Supplied data Start Marker

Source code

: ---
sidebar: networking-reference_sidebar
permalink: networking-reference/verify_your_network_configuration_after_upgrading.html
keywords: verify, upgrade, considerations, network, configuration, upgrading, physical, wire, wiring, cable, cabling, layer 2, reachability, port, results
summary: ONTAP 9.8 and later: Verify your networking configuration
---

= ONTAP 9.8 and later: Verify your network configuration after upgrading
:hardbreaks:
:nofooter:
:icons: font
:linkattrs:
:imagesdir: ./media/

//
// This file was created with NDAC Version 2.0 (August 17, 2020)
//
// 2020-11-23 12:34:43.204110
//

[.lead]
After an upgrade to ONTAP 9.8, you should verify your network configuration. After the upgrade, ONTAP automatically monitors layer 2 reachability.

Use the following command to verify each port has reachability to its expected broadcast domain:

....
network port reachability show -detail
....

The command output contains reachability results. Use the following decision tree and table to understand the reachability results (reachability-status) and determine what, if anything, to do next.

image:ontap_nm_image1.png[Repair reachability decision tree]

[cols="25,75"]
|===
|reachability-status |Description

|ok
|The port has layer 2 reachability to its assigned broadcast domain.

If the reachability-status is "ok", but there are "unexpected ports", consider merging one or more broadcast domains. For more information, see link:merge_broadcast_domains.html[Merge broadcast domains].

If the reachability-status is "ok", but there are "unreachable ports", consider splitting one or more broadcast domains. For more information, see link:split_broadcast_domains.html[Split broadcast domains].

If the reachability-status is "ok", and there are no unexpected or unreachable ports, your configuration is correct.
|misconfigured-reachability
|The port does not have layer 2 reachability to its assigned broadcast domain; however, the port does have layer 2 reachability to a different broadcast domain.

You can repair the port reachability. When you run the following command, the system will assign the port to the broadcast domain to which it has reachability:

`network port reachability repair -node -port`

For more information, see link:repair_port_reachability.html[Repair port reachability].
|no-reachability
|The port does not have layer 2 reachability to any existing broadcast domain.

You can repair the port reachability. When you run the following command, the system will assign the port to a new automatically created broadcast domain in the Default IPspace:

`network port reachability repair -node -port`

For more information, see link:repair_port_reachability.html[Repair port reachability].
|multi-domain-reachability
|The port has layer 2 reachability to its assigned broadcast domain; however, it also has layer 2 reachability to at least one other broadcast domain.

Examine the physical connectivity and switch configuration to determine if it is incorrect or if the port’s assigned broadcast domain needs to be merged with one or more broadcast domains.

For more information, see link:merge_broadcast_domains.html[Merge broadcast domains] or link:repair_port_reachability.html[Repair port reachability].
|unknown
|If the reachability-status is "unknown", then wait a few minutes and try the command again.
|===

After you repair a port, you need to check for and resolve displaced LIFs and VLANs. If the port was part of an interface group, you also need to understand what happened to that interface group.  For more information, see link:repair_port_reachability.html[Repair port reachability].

Supplied data End Marker

◆ Action item
Write out all of the records above exactly as they appear.

◆ Output of the task
Source code

: ---
sidebar: networking-reference_sidebar
permalink: networking-reference/verify_your_network_configuration_after_upgrading.html
keywords: verify, upgrade, considerations, network, configuration, upgrading, physical, wire, wiring, cable, cabling, layer 2, reachability, port, results
summary: ONTAP 9.8 and later: Verify your networking configuration
---

= ONTAP 9.8 and later: Verify your network configuration after upgrading
:hardbreaks:
:nofooter:
:icons: font
:linkattrs:
:imagesdir: ./media/

//
// This file was created with NDAC Version 2.0 (August 17, 2020)
//
// 2020-11-23 12:34:43.204110
//

[.lead]
After an upgrade to ONTAP 9.8, you should verify your network configuration. After the upgrade, ONTAP automatically monitors layer 2 reachability.

Use the following command to verify each port has reachability to its expected broadcast domain:

....
network port reachability show -detail
....

The command output contains reachability results. Use the following decision tree and table to understand the reachability results (reachability-status) and determine what, if anything, to do next.

image:ontap_nm_image1.png[Repair reachability decision tree]

[cols="25,75"]
|===
|reachability-status |Description

|ok
|The port has layer 2 reachability to its assigned broadcast domain.

If the reachability-status is "ok", but there are "unexpected ports", consider merging one or more broadcast domains. For more information, see link:merge_broadcast_domains.html[Merge broadcast domains].

If the reachability-status is "ok", but there are "unreachable ports", consider splitting one or more broadcast domains. For more information, see link:split_broadcast_domains.html[Split broadcast domains].

If the reachability-status is "ok", and there are no unexpected or unreachable ports, your configuration is correct.
|misconfigured-reachability
|The port does not have layer 2 reachability to its assigned broadcast domain; however, the port does have layer 2 reachability to a different broadcast domain.

You can repair the port reachability. When you run the following command, the system will assign the port to the broadcast domain to which it has reachability:

`network port reachability repair -node -port`

For more information, see link:repair_port_reachability.html[Repair port reachability].
|no-reachability
|The port does not have layer 2 reachability to any existing broadcast domain.

You can repair the port reachability. When you run the following command, the system will assign the port to a new automatically created broadcast domain in the Default IPspace:

`network port reachability repair -node -port`

For more information, see link:repair_port_reachability.html[Repair port reachability].
|multi-domain-reachability
|The port has layer 2 reachability to its assigned broadcast domain; however, it also has layer 2 reachability to at least one other broadcast domain.

Examine the physical connectivity and switch configuration to determine if it is incorrect or if the port’s assigned broadcast domain needs to be merged with one or more broadcast domains.

For more information, see link:merge_broadcast_domains.html[Merge broadcast domains] or link:repair_port_reachability.html[Repair port reachability].
|unknown
|If the reachability-status is "unknown", then wait a few minutes and try the command again.
|===

After you repair a port, you need to check for and resolve displaced LIFs and VLANs. If the port was part of an interface group, you also need to understand what happened to that interface group.  For more information, see link:repair_port_reachability.html[Repair port reachability].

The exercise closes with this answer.